Analyzing Students' Emerging Roles Based on Quantity and Heterogeneity of Individual Contributions in Small Group Online Collaborative Learning Using Bipartite Network Analysis
Shihui Feng, David Gibson, Dragan Gasevic
TL;DR
The paper tackles the difficulty of separating individual contributions from group outcomes in small-group CSCL by introducing a two-dimensional, bipartite network approach that quantifies both the quantity and heterogeneity of student–subtask engagement. By constructing student–subtask networks across two projects (TP1 and TP2) and computing adjusted degree centralities and an entropy-based heterogeneity measure, the authors identify three emerging roles: comprehensive contributors, versatile participants, and free riders, and demonstrate that scripted leadership enhances both quantity and heterogeneity of contributions. Qualitative interviews validate the quantitative findings and provide insight into learning gains and perceptions. The study contributes a scalable analytic method, a conceptual framework for emerging roles, and implications for instructional design and feedback in CSCL settings.
Abstract
Understanding students' emerging roles in computer-supported collaborative learning (CSCL) is critical for promoting regulated learning processes and supporting learning at both individual and group levels. However, it has been challenging to disentangle individual performance from group-based deliverables. This study introduces new learning analytic methods based on student -- subtask bipartite networks to gauge two conceptual dimensions -- quantity and heterogeneity of individual contribution to subtasks -- for understanding students' emerging roles in online collaborative learning in small groups. We analyzed these two dimensions and explored the changes of individual emerging roles within seven groups of high school students ($N = 21$) in two consecutive collaborative learning projects.
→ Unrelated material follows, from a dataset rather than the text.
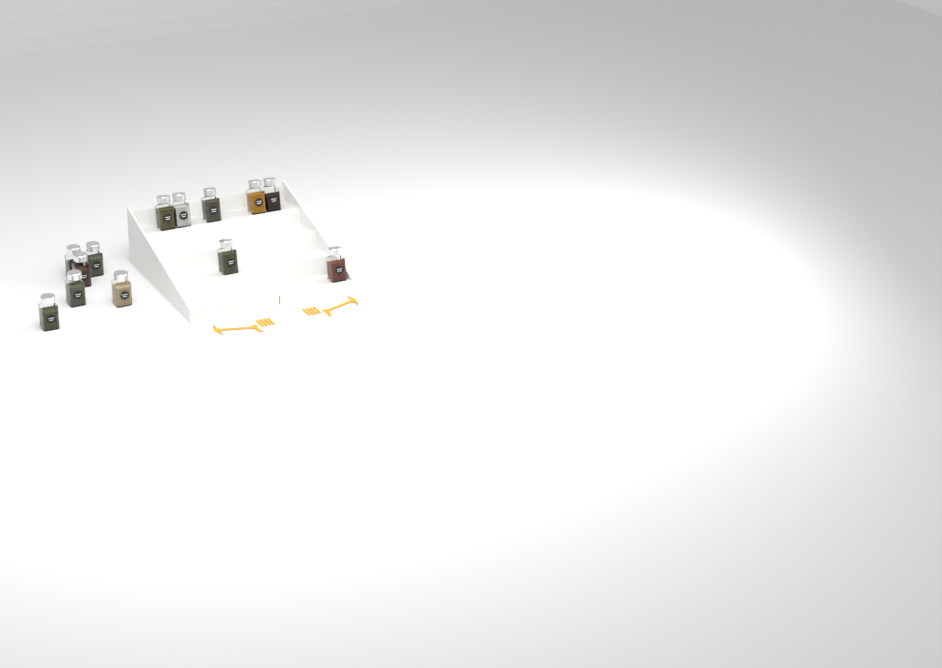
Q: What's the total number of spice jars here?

We found a significant association in the changes between assigned leadership roles and changes in the identified emerging roles between the two projects, echoing the importance of externally facilitated regulation scaffolding in CSCL. We also collected qualitative data through a semi-structured interview to further validate the quantitative analysis results, which revealed that student perceptions of their emerging roles were consistent with the quantitative analysis results. This study contributes new learning analytic methods for collaboration analytics as well as a two-dimensional theoretical framework for understanding students' emerging roles in small group CSCL.